I would repeat it. “A strictly sensational form of consciousness.”

I was pure and he was strict. The idea that I was “loved” was a silly attachment. “But this is why we love you,” and my pain? What about that? Who did I want to be, I had a choice? He believed in me as an artist, and these people? Did they? Well, he held no regard for them. I mean, some did, it wasn’t that, but remember, he was me. I was dealing with my own conflicts. But would people be affected by what I just wrote?

“Others,” it wasn’t about them. It was about me.

To me, “Death” would be an idea to learn from, a guide, and in many cultures it’s simply the case. He was a master psychologist, a part of every story ever told.

Your whole life flashes before your eyes.

New memories, new points in time, opened up the more I got into touch with me feelings…how I was arranging all these pieces changed. I was inspired by what was possible, how ways it could go, and what did he say? The idea that one’s imagination would turn against them? It didn’t have to be that way.

So, no, he pointed at me: “adopt it.”

“What wasn’t spiritual?”

Even if he was…a fictional character.

He was love without an agenda—and it’s true, Death had none. He didn’t have to move. He didn’t “go” anywhere. He understood, looking at me as a child, down there, because I was one. I mean, me interviewing one of my mother’s lovers at ten years old? He was by the water cooler.

That’s a little about this character—and the thing is, I had been touched by many characters real and invented, even those who were inspired by real people, I do not know. Characters touched me. Strangers helped me, so I thought—especially reading The Giver, ah, there’s a lot a character can do. So, thank you.

My psychological device worked; that’s all I know, but a battle of the soul? Death couldn’t help me to a certain point. He could not interfere. But when you’re old and grey and full of sleep… and not at the hands of any Man, sure, or ailment. We could do that. I don’t know what to say about Mother’s Day 2021. There was nothing I could not do. And yes, we would take a look at the bigger picture, too.

Re-member me.

This character took me back to this moment, or at least, he accompanied me, walking up the stairs, reaching the end of the first draft I attempted. I had tried before, but it was different this time. In twelve hours, I recited it. I didn’t stop. I had to just get to the end—“don’t stop,” this character said.

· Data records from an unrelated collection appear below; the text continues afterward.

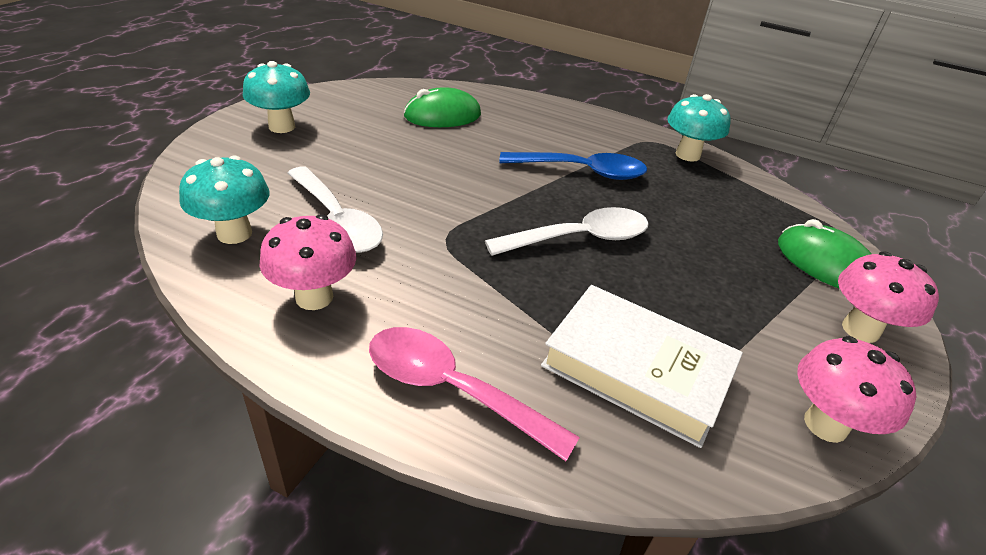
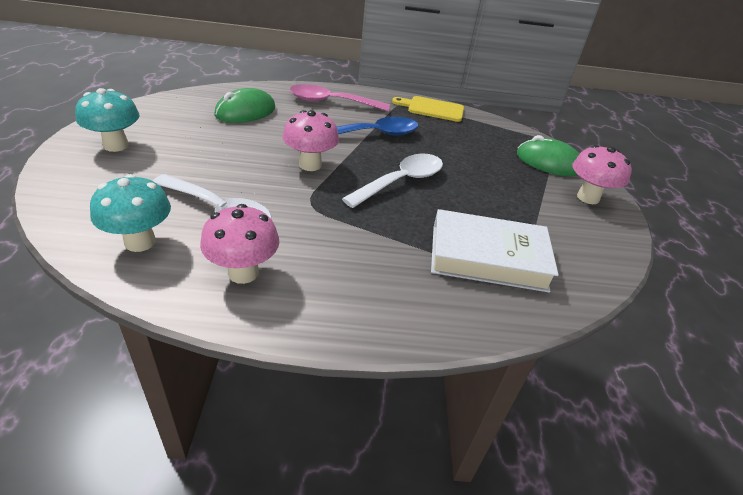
camera: 25 degrees left, 0 degrees up
(452, 390) = (386, 306): pink spoon -> pink spoon (331, 102)
(687, 155) = (432, 109): turquoise mushroom -> yellow cutting board
(825, 424) = (601, 257): pink mushroom -> pink mushroom (310, 165)

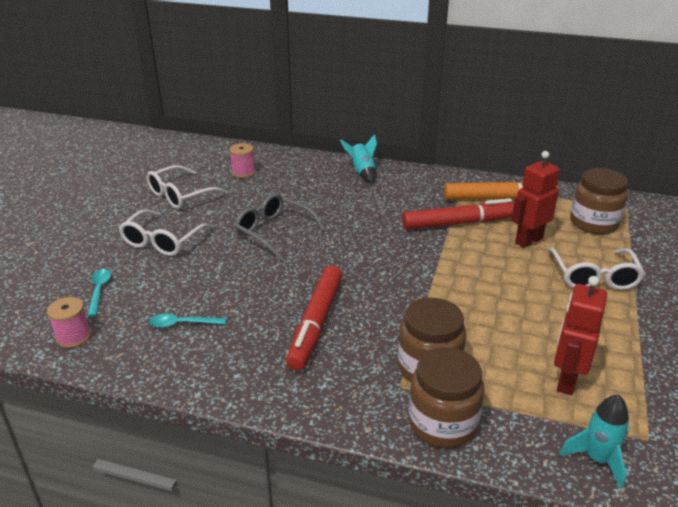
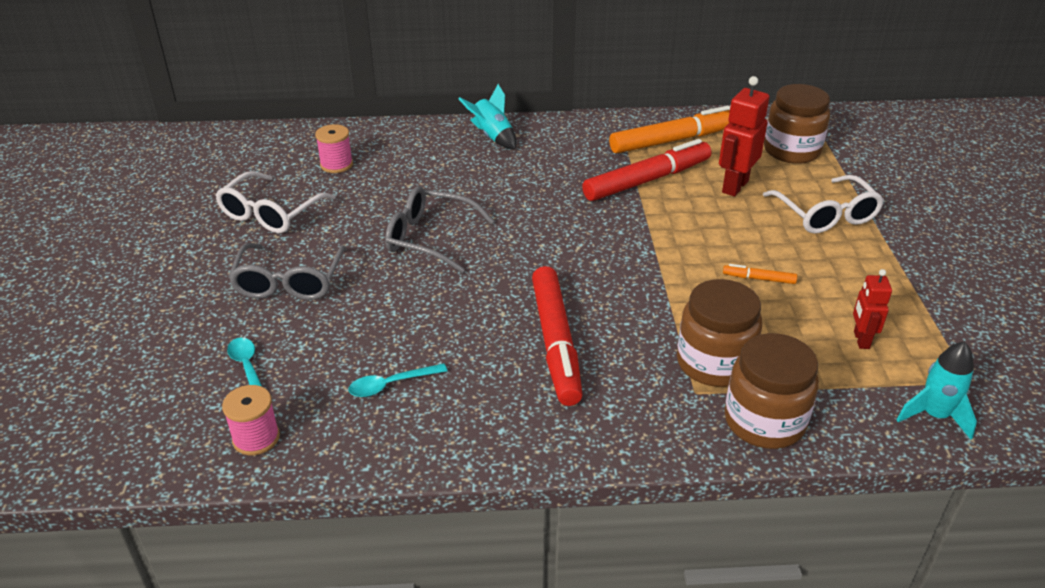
camera: 20 degrees left, 5 degrees up
(162, 241) = (289, 282): white glasses -> grey glasses
(506, 313) = (759, 279): none -> orange marker
(566, 380) = (861, 340): red robot -> red robot, size x0.60

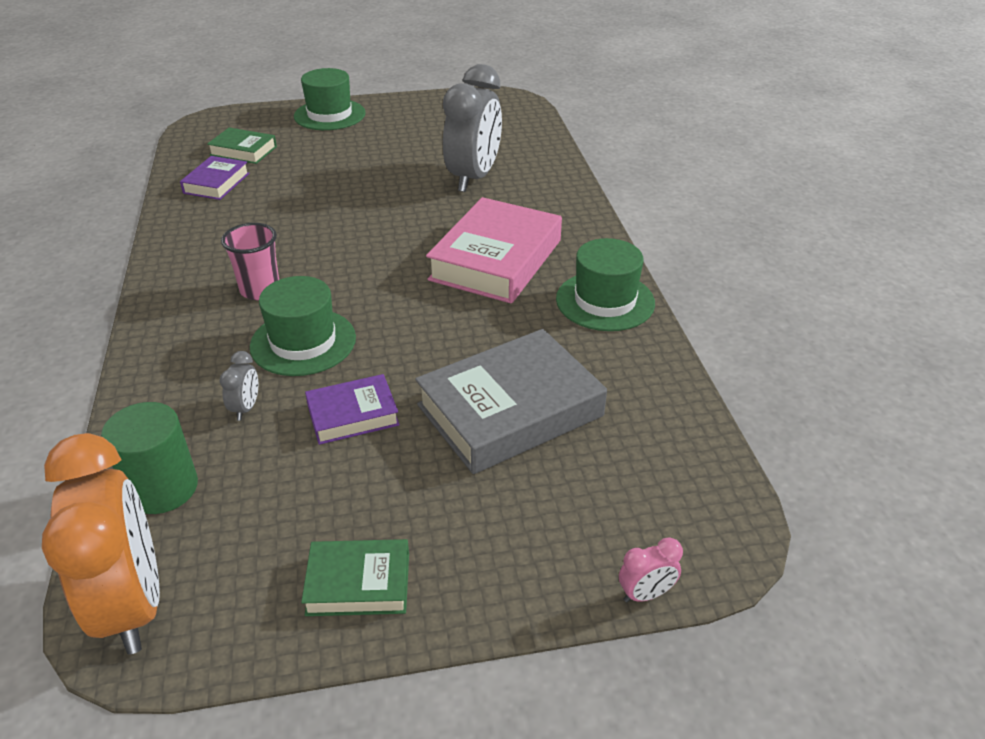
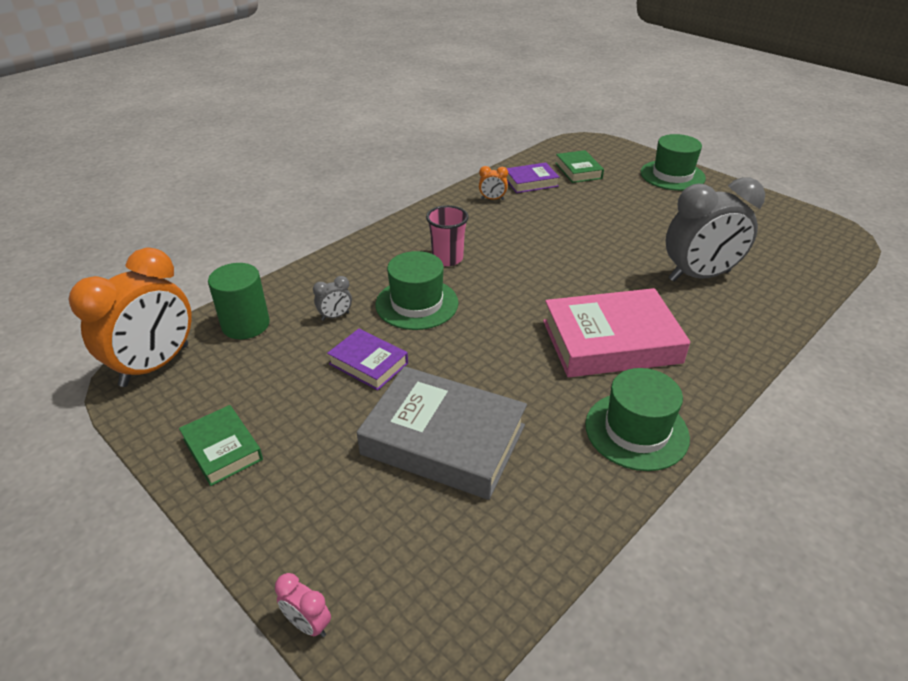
camera: 55 degrees right, 0 degrees up
(206, 217) = (492, 199): none -> orange clock

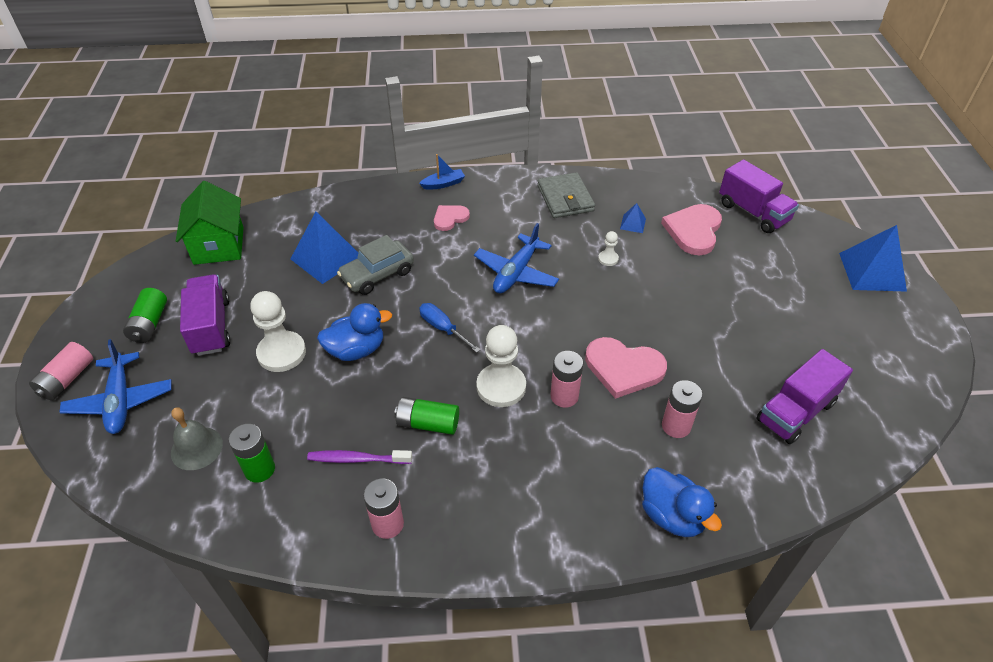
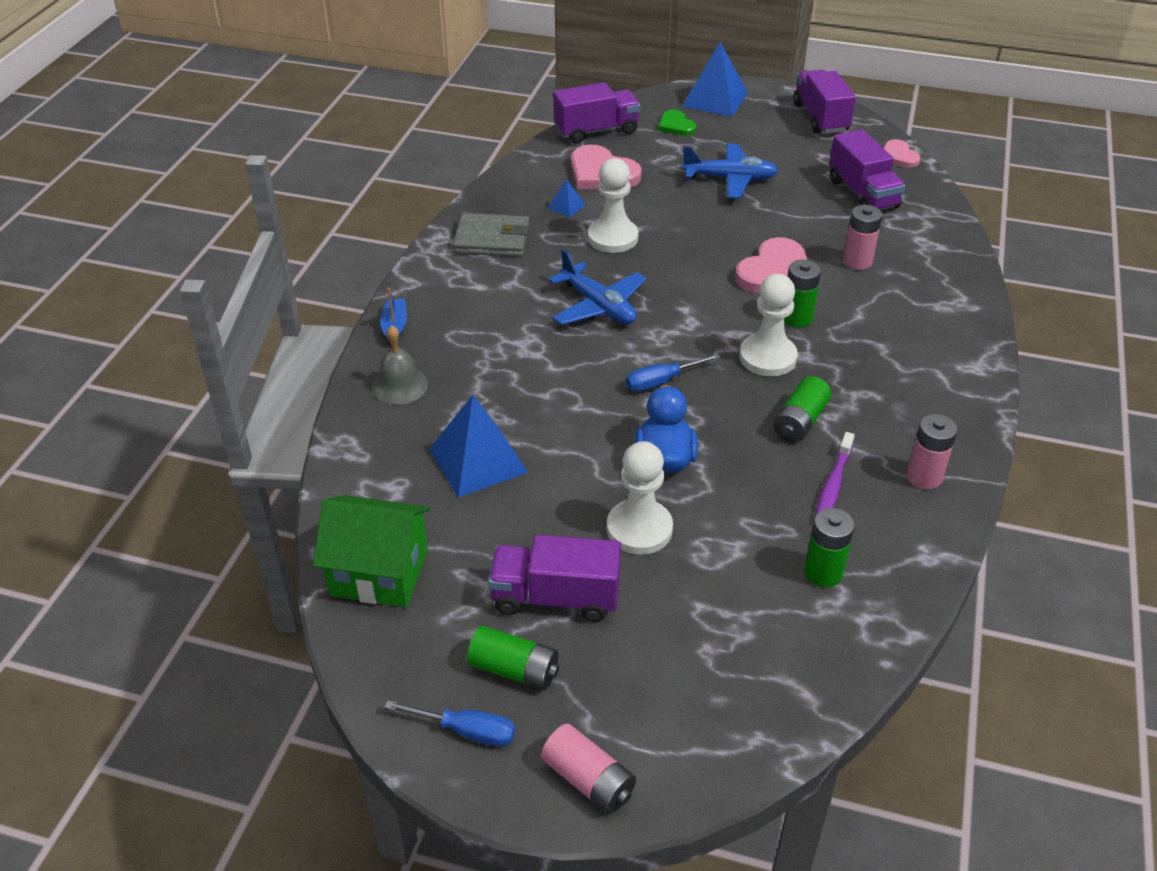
camera: 70 degrees left, 5 degrees down
(102, 316) = (467, 731): none -> blue screwdriver
(120, 400) = (658, 711): blue plane -> blue plane (730, 179)
(196, 448) = (771, 631): grey bell -> grey bell (400, 385)
(377, 275) = (539, 418): grey car -> none
(450, 218) = (468, 335): pink heart -> pink heart (898, 156)
(564, 396) = (797, 318): pink battery -> green battery
(608, 259) = (612, 238): white pawn -> white pawn, size x2.13
(672, 515) = (955, 293): blue duck -> none
(803, 256) = (676, 125): none -> green heart
(910, 354) = (820, 118): none -> purple truck

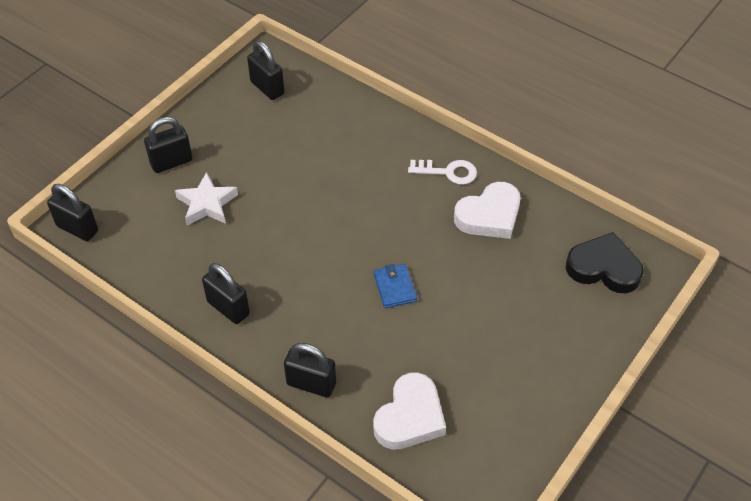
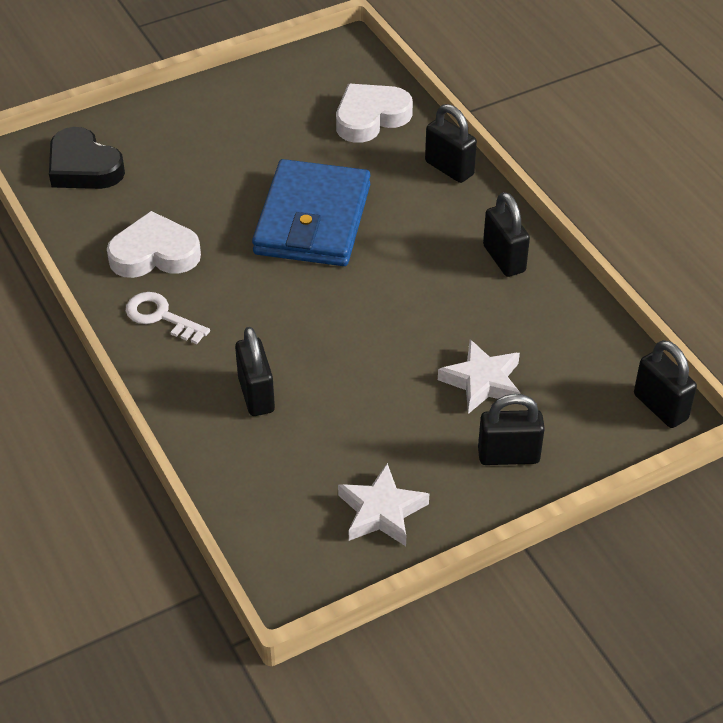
camera: 155 degrees left, 5 degrees down
(236, 106) = (381, 511): none -> white star
(267, 88) = (320, 526): black padlock -> black padlock (256, 395)
(395, 287) = (312, 220): blue wallet -> blue wallet, size x2.39

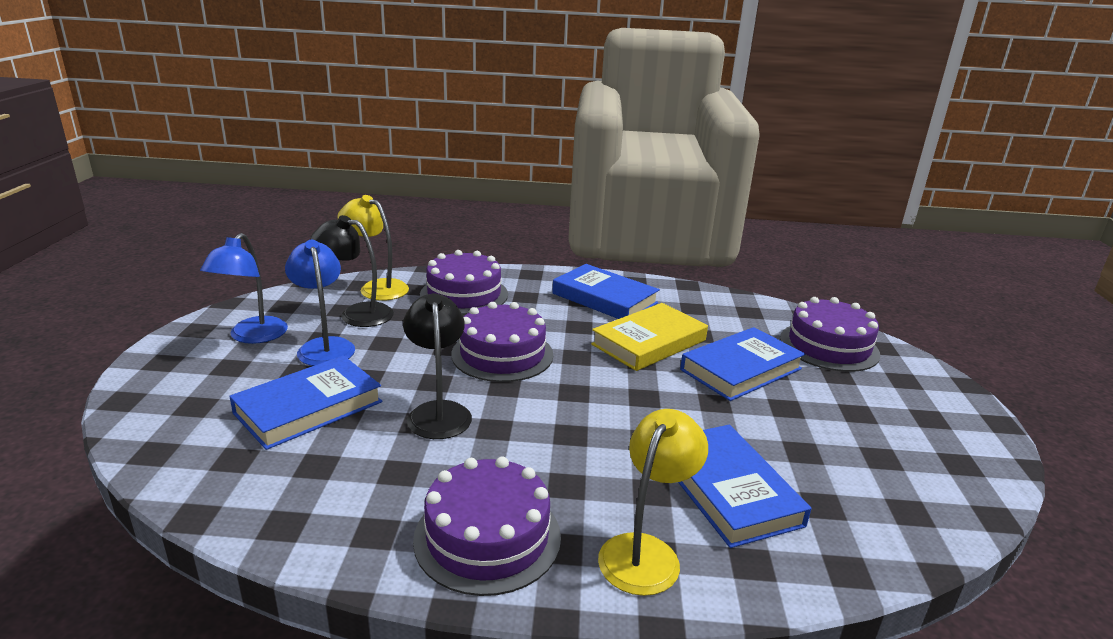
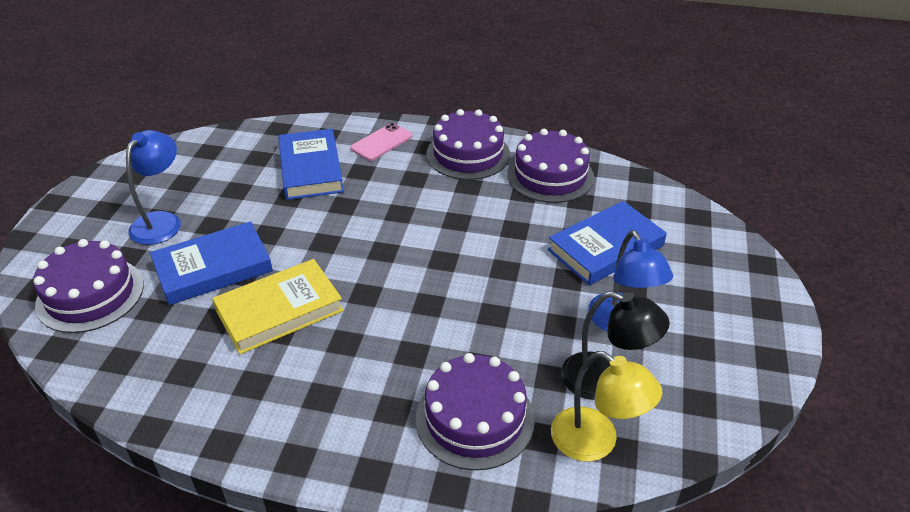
camera: 170 degrees left, 15 degrees up
(252, 336) = (704, 342): blue lamp -> blue lamp (162, 221)
(438, 412) = (500, 237): black lamp -> none
(502, 354) = (439, 301): purple cake -> purple cake (550, 175)
(604, 298) = (288, 399): blue book -> none
(646, 552) = (381, 142): yellow lamp -> pink phone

“There are proper ends,” he reassured me.

I saw my four-year old for the first time in the very same spot where I had heard this phrase in my own head: remember me, before I left for these four years I spent in another home.

“She’s not dead?”

It was my question. It was a vivid picture as if I were eternally there. It was step one…the mirrors back on the walls, this time, in an empty room.  

“No, she’s not.”

Two and half years later, I just finished a draft Christmas in Naples is a Sport—Death appeared on the volcano as he had before at the end. “And ta ta ta,” I wrote, “just like that—we were off like hat towards a bright future. A point of focus, that’s what it is.”

Again, I can just edit him out. He has his own story. No enemies. No fre-enemies, either. However you spell that word. Zero. Only the brightest, most loving, and supportive future ahead of me.

Imagine more success, Death said. “Get hotter,” etc. Healthier, happier, saner. I have never been more healthier, happier, and saner. It was my meditation. That’s Death and me.